Wesentlich ist und bleibt selbstverständlich die Prävention und immer wieder die Präventionsarbeit. Um der häuslichen Gewalt auf allen Ebenen begegnen zu können, sind die Vernetzungsarbeit und die Fortbildung die Grundlage, um Bedarfe zu erkennen und auf sie eingehen zu können. Dafür brauchen wir eine ausreichende Basisfinanzierung, damit sich eine Struktur herausbilden kann, die breit aufgestellt ist, damit die jeweilige Notsituation dann aufgefangen werden kann.

Der Ausschuss sieht in diesem Bericht einen kenntnisreichen Beitrag, um die Lücken und Handlungsfelder zu definieren, er muss in seinen Feststellungen ernst genommen werden und in eine praktische Umsetzung münden.

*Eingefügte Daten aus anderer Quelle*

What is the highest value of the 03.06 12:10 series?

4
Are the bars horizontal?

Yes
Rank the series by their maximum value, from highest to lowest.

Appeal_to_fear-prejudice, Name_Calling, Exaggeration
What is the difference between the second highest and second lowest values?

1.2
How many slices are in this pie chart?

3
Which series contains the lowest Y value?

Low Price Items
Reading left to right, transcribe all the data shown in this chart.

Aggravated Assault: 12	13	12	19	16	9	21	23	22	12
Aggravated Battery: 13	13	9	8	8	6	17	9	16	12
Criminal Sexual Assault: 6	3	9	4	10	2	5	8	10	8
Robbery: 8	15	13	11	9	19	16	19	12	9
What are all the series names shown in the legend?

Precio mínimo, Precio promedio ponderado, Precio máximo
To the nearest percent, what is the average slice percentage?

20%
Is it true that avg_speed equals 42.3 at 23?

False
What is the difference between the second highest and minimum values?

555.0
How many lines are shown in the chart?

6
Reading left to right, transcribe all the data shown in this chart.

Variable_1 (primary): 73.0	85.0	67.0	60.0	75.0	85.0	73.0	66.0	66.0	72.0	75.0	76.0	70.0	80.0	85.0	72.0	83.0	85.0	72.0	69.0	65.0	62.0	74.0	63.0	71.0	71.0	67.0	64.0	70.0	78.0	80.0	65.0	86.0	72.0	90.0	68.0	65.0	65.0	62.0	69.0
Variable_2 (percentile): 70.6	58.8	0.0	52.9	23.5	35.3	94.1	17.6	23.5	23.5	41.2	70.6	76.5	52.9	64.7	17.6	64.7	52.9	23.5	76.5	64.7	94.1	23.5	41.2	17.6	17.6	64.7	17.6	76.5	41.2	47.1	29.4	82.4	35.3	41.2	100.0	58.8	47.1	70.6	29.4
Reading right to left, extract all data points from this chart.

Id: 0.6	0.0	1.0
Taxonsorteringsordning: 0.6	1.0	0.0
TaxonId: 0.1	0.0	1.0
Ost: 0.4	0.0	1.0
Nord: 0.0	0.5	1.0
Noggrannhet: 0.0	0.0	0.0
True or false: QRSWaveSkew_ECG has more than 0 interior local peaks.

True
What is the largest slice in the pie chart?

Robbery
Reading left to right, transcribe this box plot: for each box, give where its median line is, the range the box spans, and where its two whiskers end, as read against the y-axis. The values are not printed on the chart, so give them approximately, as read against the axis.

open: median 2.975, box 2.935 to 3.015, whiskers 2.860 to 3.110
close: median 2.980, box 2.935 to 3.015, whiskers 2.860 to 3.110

Als stellvertretende Ausschussvorsitzende bitte ich Sie deshalb, unserem Antrag und den Empfehlungen beizutreten. – Vielen Dank!

(Beifall beim Bündnis 90/Die Grünen und bei der SPD)

Als nächste Rednerin hat das Wort die Abgeordnete Frau Böschen.

Herr Präsident, meine Damen und Herren! Häusliche Gewalt ist ein gravierendes Problem in unserer Gesellschaft, an dessen Folgen die Betroffenen oft ein Leben lang schwer tragen. Deshalb müssen sowohl medizinische Behandlungen als auch Beratungsangebote oder Therapieplätze schnell und einfach erreichbar sein, und zwar für möglichst alle, die davon betroffen sind. Darüber hat bereits im letzten Jahr hier im Hause große Einigkeit geherrscht, als wir den Antrag eingebracht haben, einmal darzustellen, wie sich die Versorgungssituation in Bremen darstellt. Der nun hier zu debattierende Bericht ist keine wissenschaftliche Evaluation, aber er gibt einen guten Überblick über die Versorgungssituation in Bremen und Bremerhaven.

(Beifall bei der SPD und beim Bündnis 90/ Die Grünen)

Befragt wurden Einrichtungen, die Beratung und Unterstützung für diejenigen anbieten, die von häuslicher Gewalt betroffen sind, und zwar sowohl die allgemeinen Beratungsstellen als auch die spezialisierten Fachberatungsstellen. Der Bericht zeigt sowohl das Vorhandene auf als auch den Handlungsbedarf, den es darüber hinaus noch gibt. Dabei wird deutlich, dass das Hilfeangebot in Bremen umfangreich ist, während es in Bremerhaven allerdings keine

Fachstelle für vergewaltigte Frauen gibt. Aus meiner Sicht ist hier Abhilfe zu schaffen.